Budowy nowych mieszkań i domów w Krakowie i innych miastach - zdjęcia, relacje, nowe informacje, ceny mieszkań.
Nimitz
Posty: 63
Rejestracja: 13 maja 2019, 17:47

Re: Kliny Zacisze - Atal Kraków - opinie i forum osiedla na Klinach

Postautor: Nimitz » 15 lip 2019, 18:12

mac_kow pisze:
pozdro pisze:Bez skm to to jest mieszkanie kompletnie na zadupiu. Hulaja tam nie bedzie, Wavelo nie dotrze, Pyszne Pl nie dopledaluje, hindusa na uber eats nie ustwaczysz. Panek i Traficar poza strefa, SKM mowisz ze mrzonka, biedry chyba nawet nie ma. To sorry ale podobny poziom uslug jest na moje wiosce. Miasto to miasto wybierajac mieszkanie w bloku patrzy sie na inne rzeczy niz wybierajac mieszkanie w domu na wsi. Amatorow na bloki w polach bez tego co powinno oferowac miasto bedzie coraz mniej.
Ja nic nie promuje. Nie lubie jezdzic autobusami, nie przepdam za tramwajami. Po krakowie przemieszczam sie rowerem i pociagiem. Jakbym mial wybierac w pierwszej kolejnosci auto to bym na wsi mieszkal, po co sobie zycie utrudniac. Przynjemniej mniej zatloczone przedszkola i szkoly i wyzszy poziom edukacji.


Niestety nie masz racji w krakowskim kontekście- na SKA liczy mało kto. Mało kto nawet wie, cóż to takiego.
Rozmawliaśmy o tym- układ torów w mieście sprzyja raczej jedynie wąskiej grupie mieszkańców. Poza tym ja naprawdę nie wierzę w to, że kolej stanie się realną alternatywą, elastyczną, dostępną co 10-15 minut przez cały dzień. To nierealne. Kolej będzie dla naprawdę wąskiej grupy pasażerów, którym akurat idealnie pasuje i którzy nie wymagają elastyczności. Ewentualnie dla terenów obecnie całkowicie wykluczonych- jak np. Złocień.
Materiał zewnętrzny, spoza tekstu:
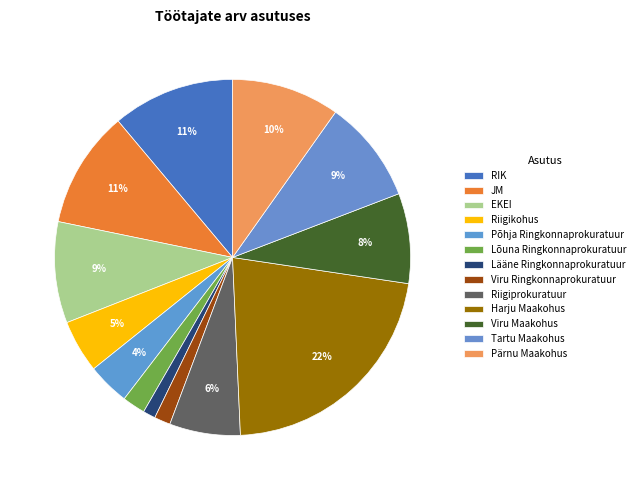

Is it true that Lääne Ringkonnaprokuratuur is 13% of the pie?

False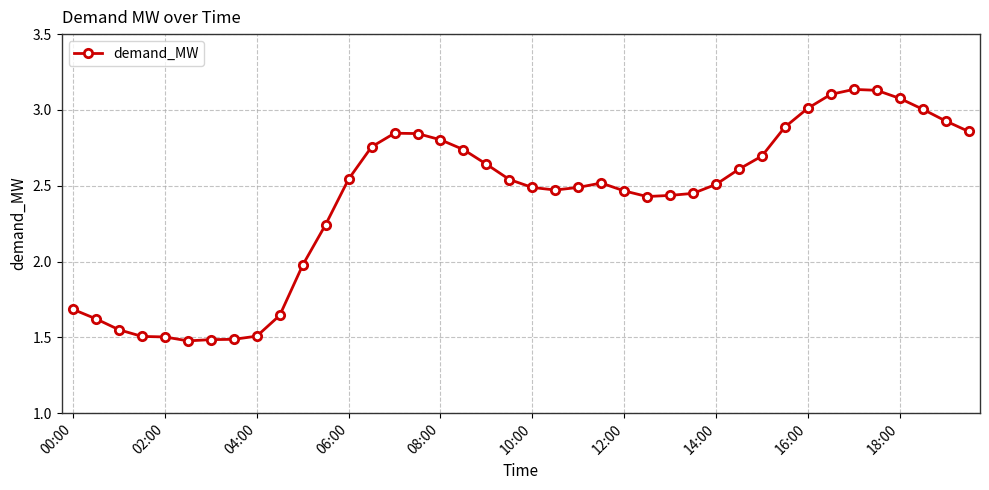

True or false: there are more than 1 points higher than both neighbors.

True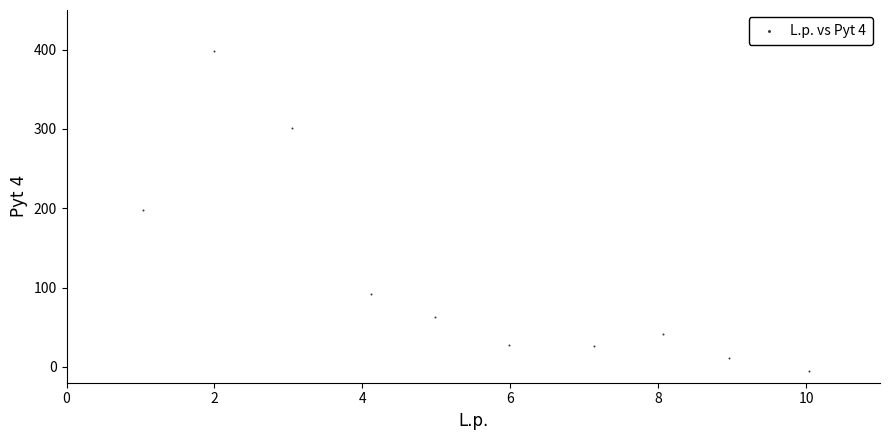

What is the range of X values (max minus min)?

9.0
Są jakiekolwiek wiarygodne informacje ze strony kolei, że SKA będzie jakkolwiek przypominać komunikację *miejską*? Z częstotliwością co co najwyżej 15 minut na tych odleglejszych trasach, które tego naprawdę potrzebują. Pytam samolubnie i bez ironii, bo w Swoszowicach bym sobie chętnie wsiadł raz na czas.

Co do Klinów- sam twierdziłeś niedawno, że Kliny się rozwiną usługowo, bo mieszka tam kupę ludzi. To jak?
Problem jak zawsze tkwi w trzecioświatowej, polskiej, a szczególnie krakowskiej mentalności. "Zbuduję/kupię, a potem jakoś to będzie". Biedronka czy Uber Eats to nie problem, bez jaj. Pyszne akurat jest zależne od lokali i oczywiście na Klinach działa.
Sklepów na Klinach jest wystarczająco a będzie tylko lepiej.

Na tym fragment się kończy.